• [What to do]
Determine how many lines in the listing that follows include "magnification". Answer only with that number.

• [Data records]
┄┄┄┄┄┄┄┄┄┄┄┄┄┄┄┄┄┄┄┄
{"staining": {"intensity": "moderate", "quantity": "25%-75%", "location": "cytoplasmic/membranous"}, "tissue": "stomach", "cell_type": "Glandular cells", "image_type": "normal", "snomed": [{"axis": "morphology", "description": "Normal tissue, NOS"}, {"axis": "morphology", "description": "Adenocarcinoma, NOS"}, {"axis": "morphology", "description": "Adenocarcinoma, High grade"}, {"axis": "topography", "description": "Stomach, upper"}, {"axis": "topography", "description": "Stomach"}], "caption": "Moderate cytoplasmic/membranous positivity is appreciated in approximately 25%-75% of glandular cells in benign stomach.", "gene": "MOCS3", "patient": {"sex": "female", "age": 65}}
┄┄┄┄┄┄┄┄┄┄┄┄┄┄┄┄┄┄┄┄
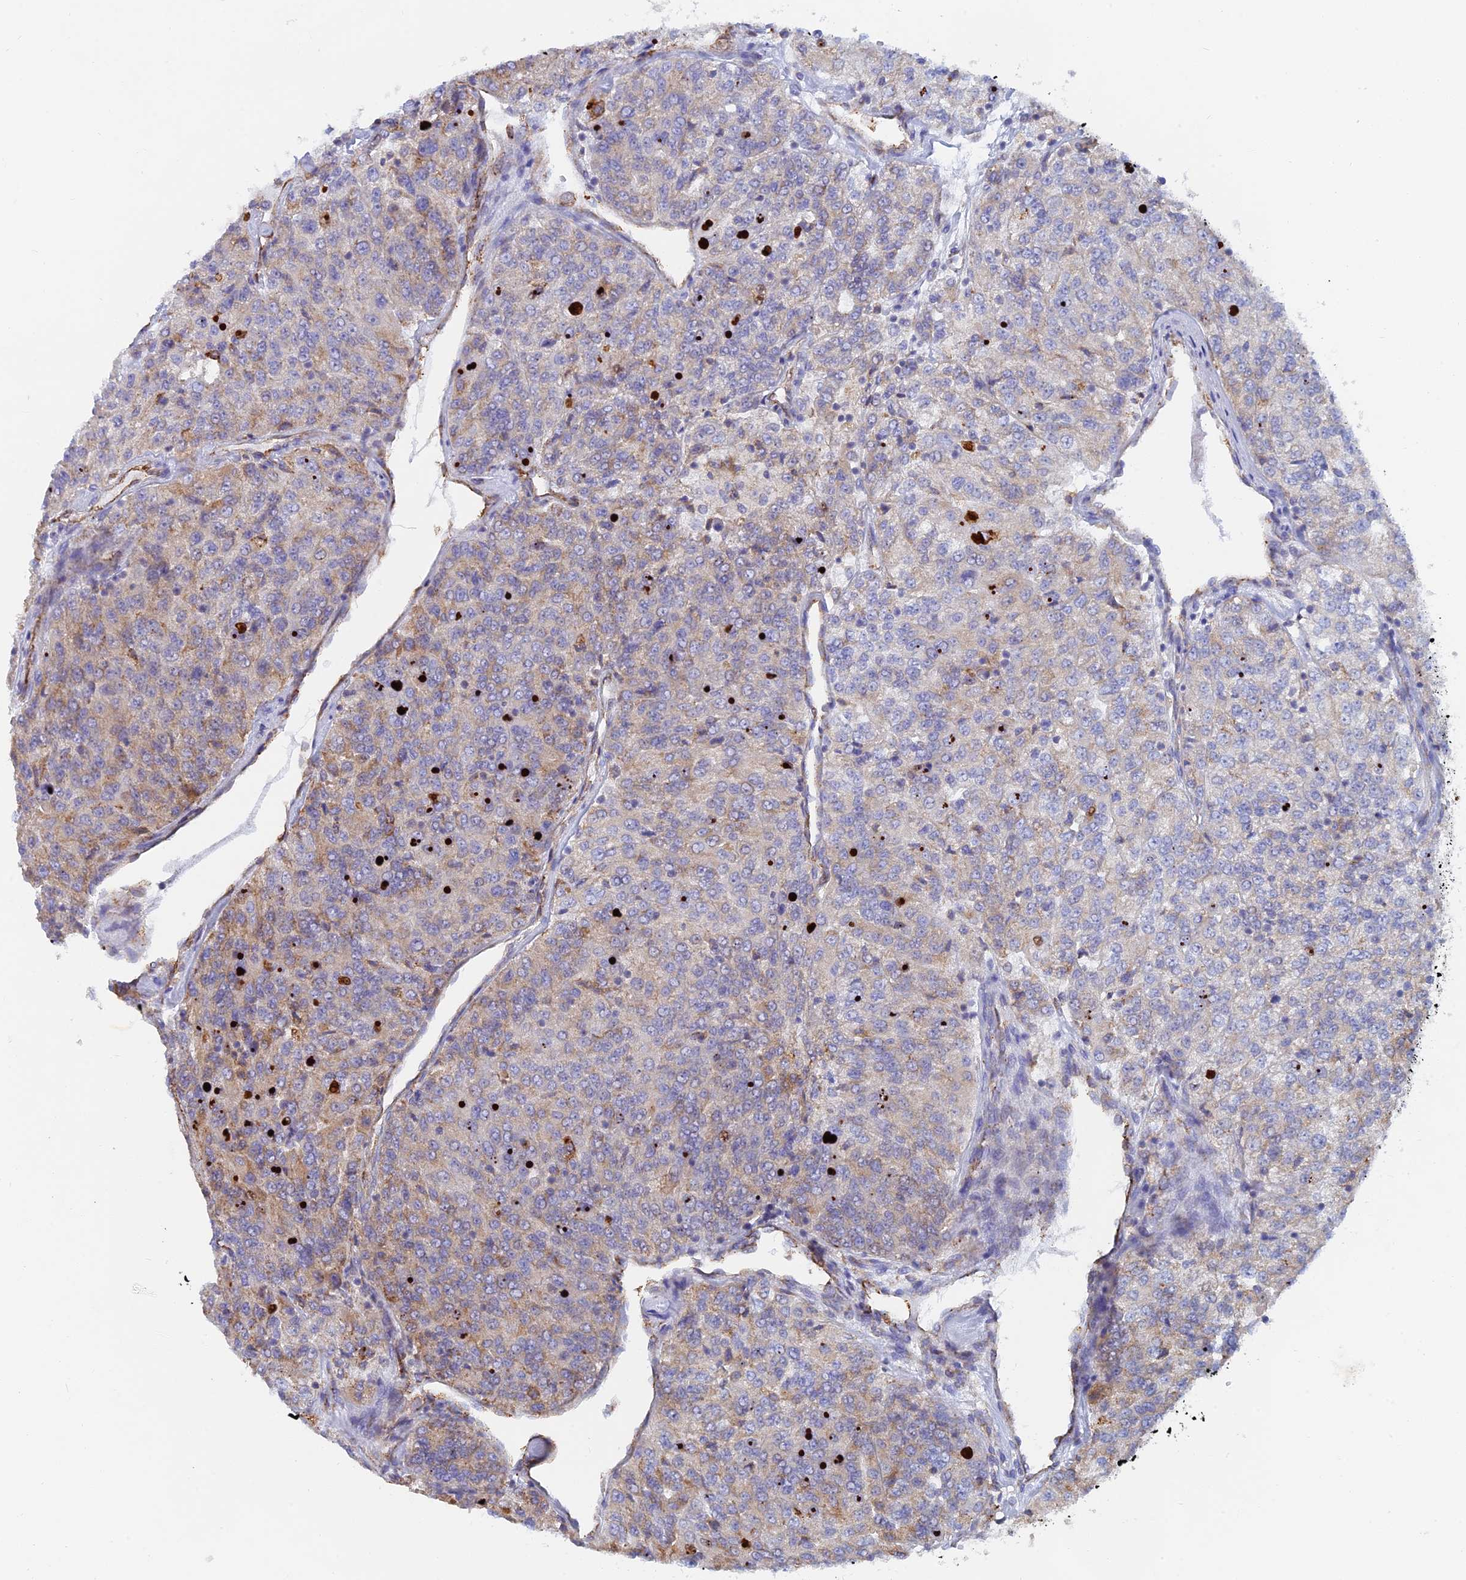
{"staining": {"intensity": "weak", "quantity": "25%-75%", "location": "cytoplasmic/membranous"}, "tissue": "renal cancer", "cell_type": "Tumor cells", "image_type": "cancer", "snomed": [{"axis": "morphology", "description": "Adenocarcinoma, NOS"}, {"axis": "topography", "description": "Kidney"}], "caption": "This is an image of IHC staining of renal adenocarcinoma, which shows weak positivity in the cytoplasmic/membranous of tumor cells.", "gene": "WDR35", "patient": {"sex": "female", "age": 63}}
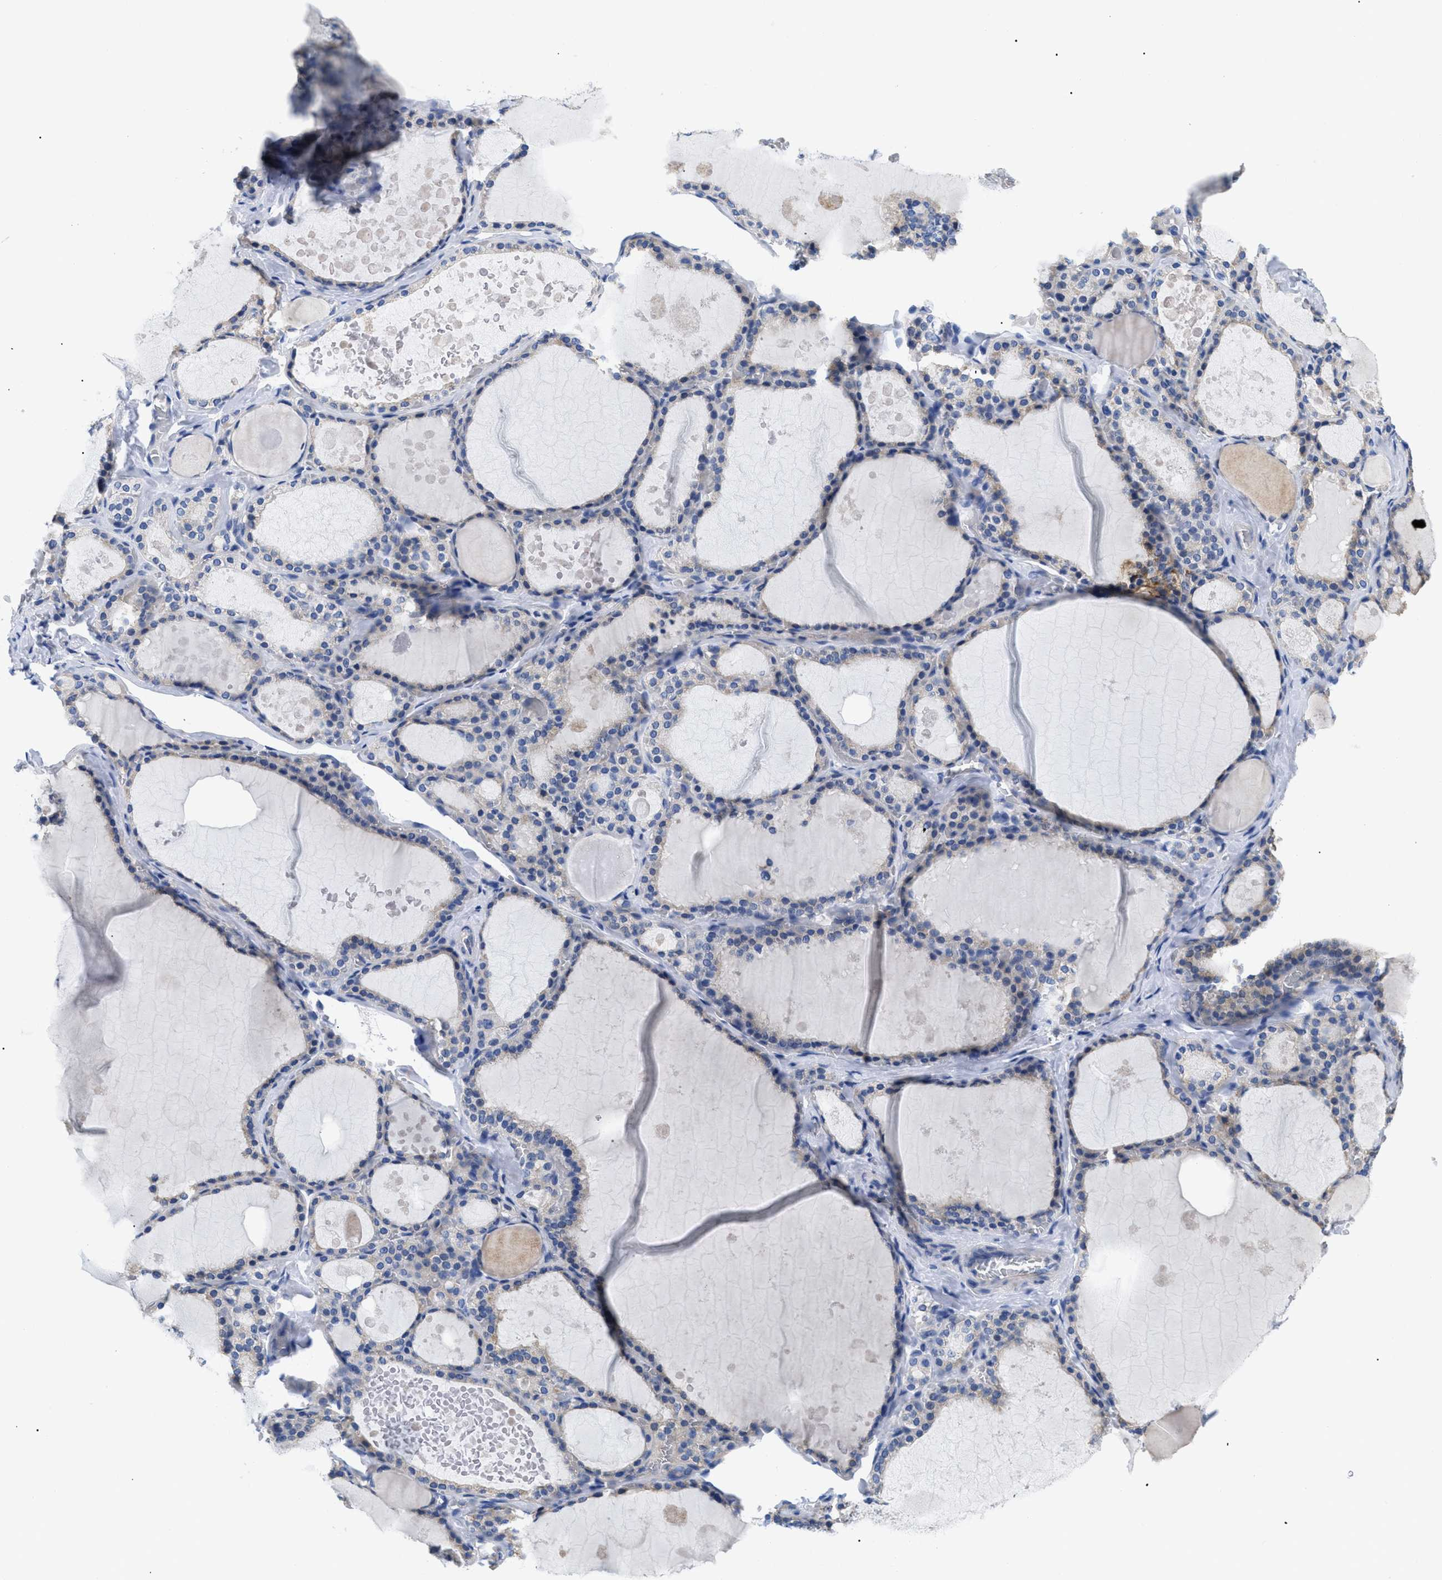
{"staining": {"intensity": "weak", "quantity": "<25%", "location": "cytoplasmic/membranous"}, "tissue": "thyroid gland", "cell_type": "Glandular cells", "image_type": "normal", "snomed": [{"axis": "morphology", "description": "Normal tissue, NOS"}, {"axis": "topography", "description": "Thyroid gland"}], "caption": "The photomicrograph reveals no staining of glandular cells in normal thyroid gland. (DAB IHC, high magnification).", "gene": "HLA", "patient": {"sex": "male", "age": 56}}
┄┄┄┄┄┄┄┄┄┄┄┄┄┄┄┄┄┄┄┄
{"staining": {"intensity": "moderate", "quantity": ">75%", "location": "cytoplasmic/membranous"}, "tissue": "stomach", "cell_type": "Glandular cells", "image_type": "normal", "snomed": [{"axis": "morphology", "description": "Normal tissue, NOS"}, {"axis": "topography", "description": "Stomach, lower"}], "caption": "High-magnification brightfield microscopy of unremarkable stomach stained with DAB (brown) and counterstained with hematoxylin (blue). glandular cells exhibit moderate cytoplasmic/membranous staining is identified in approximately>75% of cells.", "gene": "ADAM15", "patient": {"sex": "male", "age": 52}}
┄┄┄┄┄┄┄┄┄┄┄┄┄┄┄┄┄┄┄┄
• [Solution for this problem]
2